Criticism of the Yoon administration’s Japan policy has dovetailed with backlash against appointments made by Yoon to history-related government posts. Academics associated with South Korea’s ‘New Right’ movement, which argues there were positive outcomes of Japanese colonialism, have been selected to lead key historical institutions. These include the National Institute of Korean History, the Academy of Korean Studies and the Independence Hall of Korea.
This has intensified historical disputes within South Korea and a future progressive president will undoubtedly seek to reverse these changes.

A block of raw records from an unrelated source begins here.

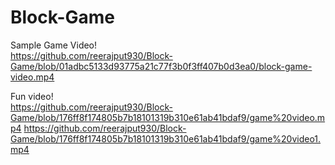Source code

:# Block-Game

Sample Game Video!
<br>
https://github.com/reerajput930/Block-Game/blob/01adbc5133d93775a21c77f3b0f3ff407b0d3ea0/block-game-video.mp4



Fun video!
<br>
https://github.com/reerajput930/Block-Game/blob/176ff8f174805b7b18101319b310e61ab41bdaf9/game%20video.mp4
https://github.com/reerajput930/Block-Game/blob/176ff8f174805b7b18101319b310e61ab41bdaf9/game%20video1.mp4
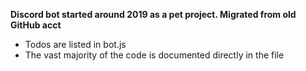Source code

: **Discord bot started around 2019 as a pet project. Migrated from old GitHub acct**

- Todos are listed in bot.js
- The vast majority of the code is documented directly in the file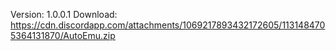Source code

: Version: 1.0.0.1
Download: https://cdn.discordapp.com/attachments/1069217893432172605/1131484705364131870/AutoEmu.zip

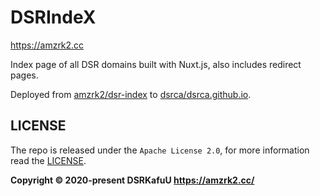 # DSRIndeX

<https://amzrk2.cc>

Index page of all DSR domains built with Nuxt.js, also includes redirect pages.

Deployed from [amzrk2/dsr-index](https://github.com/amzrk2/dsr-index) to [dsrca/dsrca.github.io](https://github.com/dsrca/dsrca.github.io).

## LICENSE

The repo is released under the `Apache License 2.0`, for more information read the [LICENSE](https://github.com/amzrk2/dsr-index/blob/master/LICENSE).

**Copyright © 2020-present DSRKafuU <https://amzrk2.cc/>**
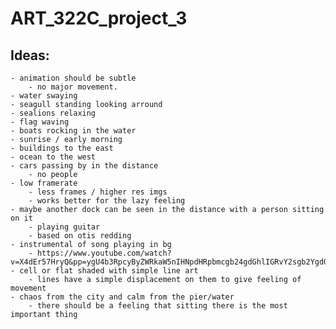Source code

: # ART_322C_project_3

## Ideas:

    - animation should be subtle
        - no major movement.
    - water swaying
    - seagull standing looking arround
    - sealions relaxing
    - flag waving
    - boats rocking in the water
    - sunrise / early morning
    - buildings to the east
    - ocean to the west
    - cars passing by in the distance
        - no people
    - low framerate
        - less frames / higher res imgs
        - works better for the lazy feeling
    - maybe another dock can be seen in the distance with a person sitting on it
        - playing guitar
        - based on otis redding
    - instrumental of song playing in bg
        - https://www.youtube.com/watch?v=X4dEr57HryQ&pp=ygU4b3RpcyByZWRkaW5nIHNpdHRpbmcgb24gdGhlIGRvY2sgb2YgdGhlIGJheSBpbnN0cnVtZW50YWw%3D
    - cell or flat shaded with simple line art
        - lines have a simple displacement on them to give feeling of movement
    - chaos from the city and calm from the pier/water
        - there should be a feeling that sitting there is the most important thing
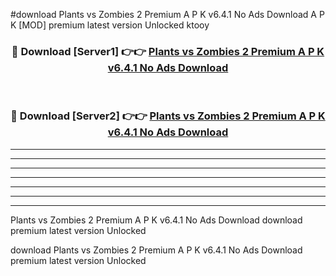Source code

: #download Plants vs Zombies 2 Premium A P K v6.4.1 No Ads Download A P K [MOD] premium latest version Unlocked ktooy 



<div align="center">
<h3>🔴 Download [Server1] 👉👉 <a href="https://apkdownload1.web.app/">Plants vs Zombies 2 Premium A P K v6.4.1 No Ads Download</a></h3><br>

<h3>🔴 Download [Server2] 👉👉 <a href="https://apkdownload1.web.app/">Plants vs Zombies 2 Premium A P K v6.4.1 No Ads Download</a></h3>
</div>





----------------------------------------------------------

----------------------------------------------------------

----------------------------------------------------------

----------------------------------------------------------

----------------------------------------------------------

----------------------------------------------------------

----------------------------------------------------------

Plants vs Zombies 2 Premium A P K v6.4.1 No Ads Download download premium latest version Unlocked

download Plants vs Zombies 2 Premium A P K v6.4.1 No Ads Download premium latest version Unlocked
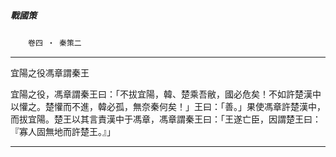 

##### 戰國策
　　`卷四 ‧ 秦策二`

* * *

宜陽之役馮章謂秦王

宜陽之役，馮章謂秦王曰：「不拔宜陽，韓、楚乘吾敝，國必危矣！不如許楚漢中以懽之。楚懽而不進，韓必孤，無奈秦何矣！」王曰：「善。」果使馮章許楚漢中，而拔宜陽。楚王以其言責漢中于馮章，馮章謂秦王曰：「王遂亡臣，因謂楚王曰：『寡人固無地而許楚王。』」

* * *

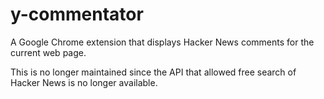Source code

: y-commentator
=============

A Google Chrome extension that displays Hacker News comments for the current web
page.

This is no longer maintained since the API that allowed free search of Hacker
News is no longer available.
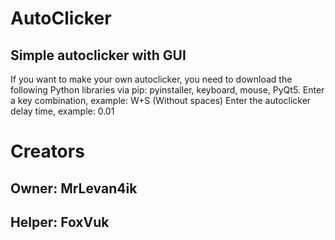 # AutoClicker
## Simple autoclicker with GUI

If you want to make your own autoclicker, you need to download the following Python libraries via pip: pyinstaller, keyboard, mouse, PyQt5.
Enter a key combination, example: W+S (Without spaces)
Enter the autoclicker delay time, example: 0.01

# Creators

## Owner: MrLevan4ik
## Helper: FoxVuk
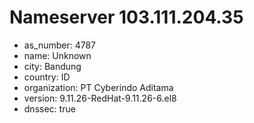 # Nameserver 103.111.204.35

* as_number: 4787
* name: Unknown
* city: Bandung
* country: ID
* organization: PT Cyberindo Aditama
* version: 9.11.26-RedHat-9.11.26-6.el8
* dnssec: true
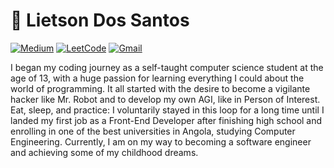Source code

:# 🧠 Lietson Dos Santos

[![Medium](https://img.shields.io/badge/Medium-000000?style=for-the-badge&logo=medium&logoColor=white&link=https://medium.com/)](https://medium.com/)
[![LeetCode](https://img.shields.io/badge/LeetCode-000000?style=for-the-badge&logo=LeetCode&logoColor=#d16c06&link=https://leetcode.com/u/li3tson/)](https://leetcode.com/u/li3tson/) 
[![Gmail](https://img.shields.io/badge/Gmail-000000?style=for-the-badge&logo=gmail&logoColor=white&link=mailto:lietsondossanto@gmail.com)](mailto:lietsondossanto@gmail.com)

I began my coding journey as a self-taught computer science student at the age of 13, with a huge passion for learning everything I could about the world of programming. It all started with the desire to become a vigilante hacker like Mr. Robot and to develop my own AGI, like in Person of Interest. Eat, sleep, and practice: I voluntarily stayed in this loop for a long time until I landed my first job as a Front-End Developer after finishing high school and enrolling in one of the best universities in Angola, studying Computer Engineering. Currently, I am on my way to becoming a software engineer and achieving some of my childhood dreams.
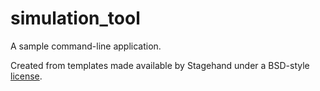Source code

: # simulation_tool

A sample command-line application.

Created from templates made available by Stagehand under a BSD-style
[license](https://github.com/dart-lang/stagehand/blob/master/LICENSE).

Recent polling indicates that there is strong South Korean support for strengthening trilateral security cooperation in light of the North Korean nuclear threat. But while Japanese citizens identify North Korea, China and Russia as the top three national security threats, South Koreans identify the top three threats as North Korea, China and Japan.
In other words, while most see trilateral security as helpful, many South Koreans do not fully trust Japan and historical issues only further antagonise them. While South Korea must address its own domestic battles over history, Japan could go a long way in selling trilateral cooperation by demonstrating that it is not a threat.
The best way to do this is for Japan to confront its colonial past and honour agreements on historical issues, reflecting their professed shared values.
Benjamin A Engel is Research Professor at the Institute of International Affairs, Seoul National University.